Sad News

Well, during all these happenings, an unfortunate incident happened which literally broke my heart, as I suffered a great loss - my dearest Ammamma (maternal grandmother) passed away on Thursday, 14th of October, early morning, at 12:45am. We lost her to the deadly disease of cancer. She was always there for me since I was born and each moment I spent with her, I treasure fondly. I was hoping she would be alive to attend my wedding, as it is only a month away. But God thought otherwise, and decided to hurt all of us. I simply cannot accept the fact that she is no more as I always believed she will always be there, a witness to every important event in my life. If there was anyone with abundant compassion to every being, it is she. She never even harmed an ant; she would gently guide the ant along a different path, not wanting to kill it. And she was always smiling. I have never ever seen her get angry with anyone - not even her daughters (my mom and my three aunts). She was a strong, brave woman who always encouraged being independent and standing on one' own legs come what may and she was one of the most broadminded individuals of her time, who saw reason in everything and stuck to a practical way of living rather than a life submerged in unreasonable religious beliefs and superstitions. Every time I have stayed with her or she has visited me, she would always make my favorite kozhakattais and elai adais (a dish made with jackfruit poornam). I will always miss her, and no amount of years of her existence would be enough for us.
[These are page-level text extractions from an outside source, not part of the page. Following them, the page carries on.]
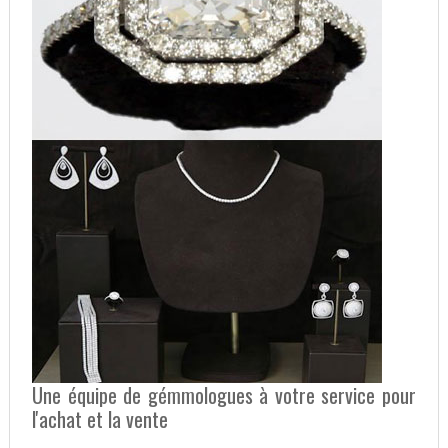
Une équipe de gémmologues à votre service pour
l'achat et la vente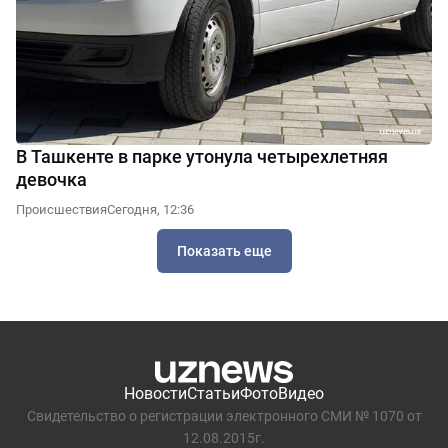
В Ташкенте в парке утонула четырехлетняя
девочка
Происшествия
Сегодня, 12:36
Показать еще
Новости
Статьи
Фото
Видео
Свидетельство о регистрации электронного СМИ № 1070 от
12.08.2015г.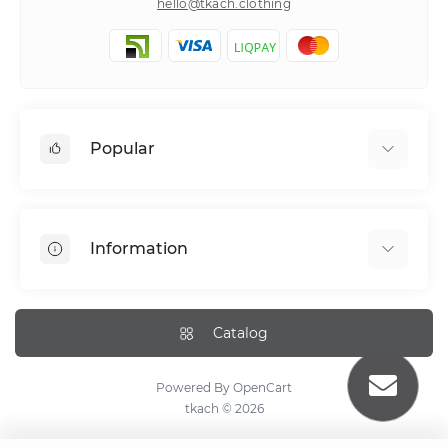
hello@tkach.clothing
Popular
Bed linen
Pillowcase sets
Information
Elastic band bedding sheets
About tkach
Payment
Catalog
Delivery Information
Return Policy
Powered By
OpenCart
tkach © 2026
Сare recommendations
Dropshipping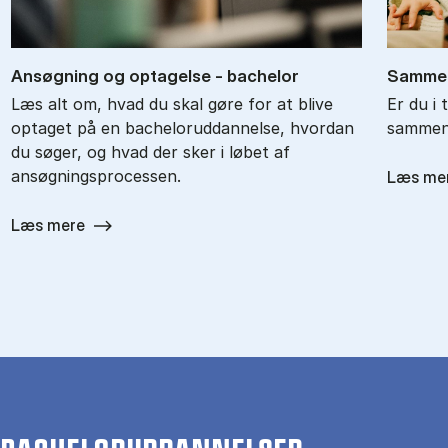
An­søg­ning og op­ta­gel­se - ba­chel­or
Sam­men
Læs alt om, hvad du skal gøre for at blive
Er du i 
optaget på en bacheloruddannelse, hvordan
sammenl
du søger, og hvad der sker i løbet af
ansøgningsprocessen.
Læs me
Læs mere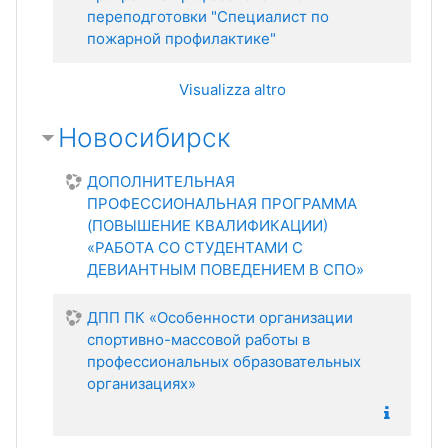
переподготовки "Специалист по
пожарной профилактике"
Visualizza altro
Новосибирск
ДОПОЛНИТЕЛЬНАЯ
ПРОФЕССИОНАЛЬНАЯ ПРОГРАММА
(ПОВЫШЕНИЕ КВАЛИФИКАЦИИ)
«РАБОТА СО СТУДЕНТАМИ С
ДЕВИАНТНЫМ ПОВЕДЕНИЕМ В СПО»
ДПП ПК «Особенности организации
спортивно-массовой работы в
профессиональных образовательных
организациях»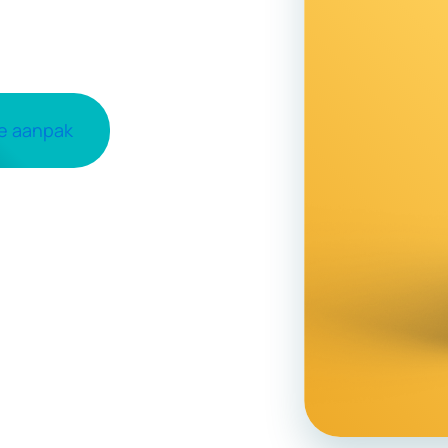
ze aanpak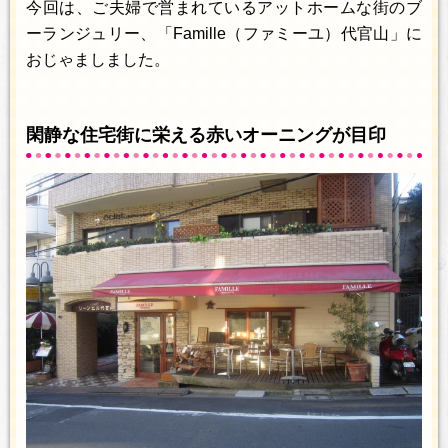
今回は、ご夫婦で営まれているアットホームな街のブ
ーランジュリー、「Famille（ファミーユ）代官山」に
おじゃましました。
閑静な住宅街に栄える赤いオーニングが目印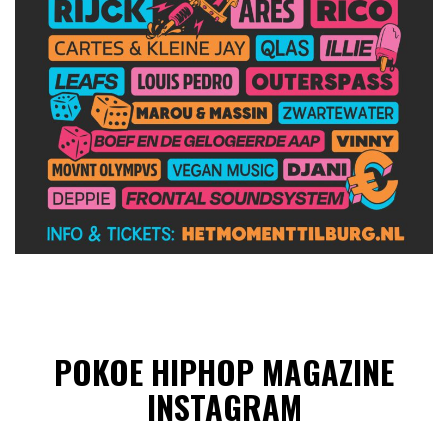
POKOE HIPHOP MAGAZINE
INSTAGRAM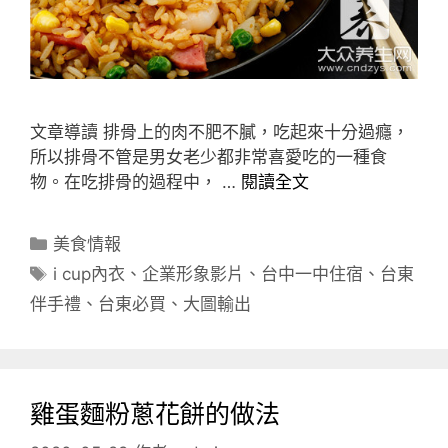
文章導讀 排骨上的肉不肥不膩，吃起來十分過癮，
所以排骨不管是男女老少都非常喜愛吃的一種食
物。在吃排骨的過程中， …
閱讀全文
分
美食情報
類
標
i cup內衣
、
企業形象影片
、
台中一中住宿
、
台東
籤
伴手禮
、
台東必買
、
大圖輸出
雞蛋麵粉蔥花餅的做法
Ammamma, may your soul rest in peace. We will always miss you. I love you very much, and I wish you were still with us, guiding us and teaching us a lot of important things in life. I wish you had waited just for one more month. :( But atleast you saw all my wedding sarees. But you shouldn't have said that it was almost like seeing the entire wedding after seeing my sarees. :( You should have waited to see the actual event. :(

I love you Ammamma, and you will always be in my heart.
Sweet Kisses to You (Like how you always wrote in letters to us and also said to us over the phone.)